While the renaming process has drawn out honest concerns from many people, we are bothered by one development this week that may be influencing the nomination considerations. Some in the community have vociferously objected to Yamamoto's nomination, noting that his surname is the same as that of Japanese naval admiral Isoroku Yamamoto, who planned the attack on Pearl Harbor and is blamed for earlier playing a role in Japan's invasion of China.
They are entitled to their opinion; however, as school trustee Melissa Baten Caswell succinctly observed Monday: To view Fred Yamamoto not as an individual but solely by his Japanese heritage is what led this country to wrongly force Japanese-Americans into internment camps during World War II. It is "guilt by association."
It also flies in the face of the noble purpose of renaming the schools, which is to stand as a community for the ideal that every individual should have the opportunity to make something of him or herself, not judged or limited by others based on race or creed, but celebrated based on one's own actions and character.
We strongly reject the idea that choosing Fred Yamamoto, who was the committee's single top pick for a middle school namesake, is now suddenly an inappropriate option.
More broadly, we believe, as does the committee, that naming schools for people carries far more power to inspire our students than place names, of which the district already has plenty.
We urge the school board to stay the course, honor the original intent of the renaming, and choose people as namesakes for the schools.

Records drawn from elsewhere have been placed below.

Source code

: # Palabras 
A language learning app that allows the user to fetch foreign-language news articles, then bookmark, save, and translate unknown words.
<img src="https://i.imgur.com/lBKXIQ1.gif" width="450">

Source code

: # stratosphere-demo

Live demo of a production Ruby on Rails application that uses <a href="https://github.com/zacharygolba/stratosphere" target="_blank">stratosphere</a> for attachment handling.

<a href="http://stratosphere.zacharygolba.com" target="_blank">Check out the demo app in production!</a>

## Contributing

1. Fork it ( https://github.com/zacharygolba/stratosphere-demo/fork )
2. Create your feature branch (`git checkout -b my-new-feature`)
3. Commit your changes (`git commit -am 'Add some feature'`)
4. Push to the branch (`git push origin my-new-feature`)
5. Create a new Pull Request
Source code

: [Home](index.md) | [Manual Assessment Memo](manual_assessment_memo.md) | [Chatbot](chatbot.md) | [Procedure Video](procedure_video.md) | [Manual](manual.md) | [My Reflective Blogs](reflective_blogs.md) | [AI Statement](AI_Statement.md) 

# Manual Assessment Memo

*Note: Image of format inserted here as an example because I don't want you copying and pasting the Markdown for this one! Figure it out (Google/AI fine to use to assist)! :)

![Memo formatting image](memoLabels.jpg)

This fall, when the schools unveil their new names, we can then look forward to teaching our students about these exemplary individuals and imparting the lessons that they stood for throughout their lives.
Finally, though some may regret the division that the renaming has revealed in our community, the surfacing of fissures — as at least one committee member observed Monday — gives us the opportunity to come together and be purposeful in healing those divides, seeing past differences and uniting under our shared belief that every person is created equal.